Research & Papers

Online learning with Erd\H{o}s-R\'enyi side-observation graphs

Two algorithms for multi-armed bandits with random side observations achieve near-optimal regret bounds.

Deep Dive

In a paper published at ICML 2015, researchers Tomáš Kocák, Gergely Neu, and Michal Valko tackle the problem of online learning with side observations in adversarial multi-armed bandit settings. Specifically, they consider a scenario where after pulling an arm, the learner observes not only the loss of the chosen arm but also the losses of all other arms, each with a fixed but unknown probability r, independent of each other and the learner's actions. This setup models real-world situations where partial feedback is available, such as in recommendation systems or network routing.
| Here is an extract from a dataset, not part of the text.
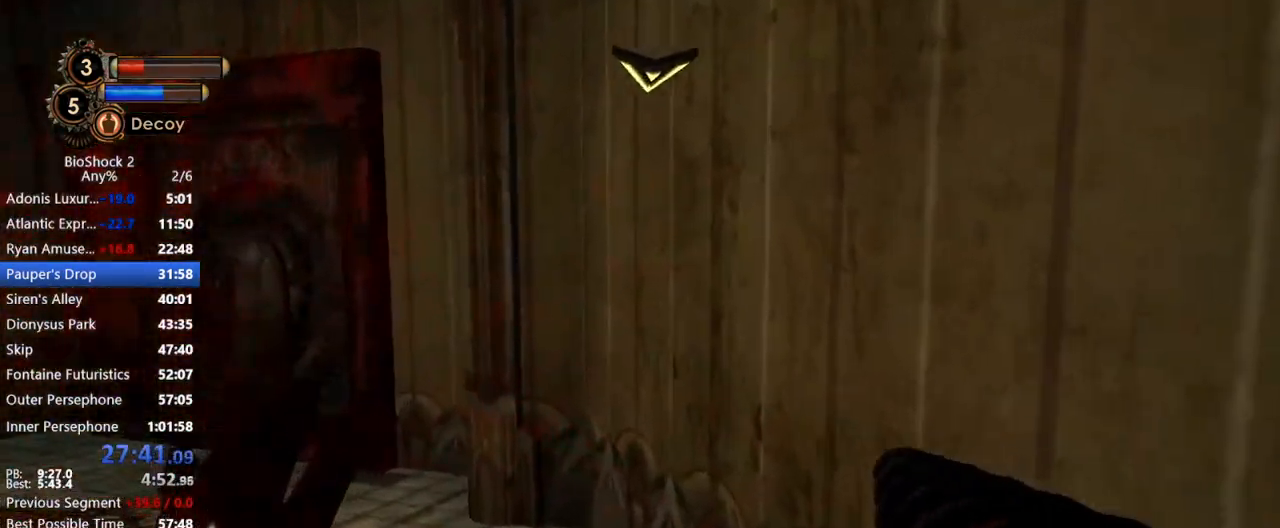
{"keys": ["a", "w"], "mouse": [], "events": []}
The authors propose two algorithms tailored to different ranges of r. The first algorithm works when r is relatively large (r ≥ (log T)/(2N)), achieving a regret bound of O(√((T/r) log N)). For smaller r, the second algorithm achieves a regret of O(√((T/r) log(N+T))). Both bounds are within logarithmic factors of the best possible performance any algorithm could achieve, even if it knew r in advance. Additionally, they provide a quick estimation procedure to determine which range r falls into, making the approach practical without prior knowledge of the observation probability.

Key Points
  • First algorithm achieves O(√((T/r) log N)) regret when r ≥ (log T)/(2N)
  • Second algorithm achieves O(√((T/r) log(N+T))) regret for smaller r values
  • Includes a quick estimation procedure to determine the range of r without prior knowledge

Why It Matters

These algorithms improve regret bounds in bandit problems with random side observations, enabling more efficient learning in real-world applications.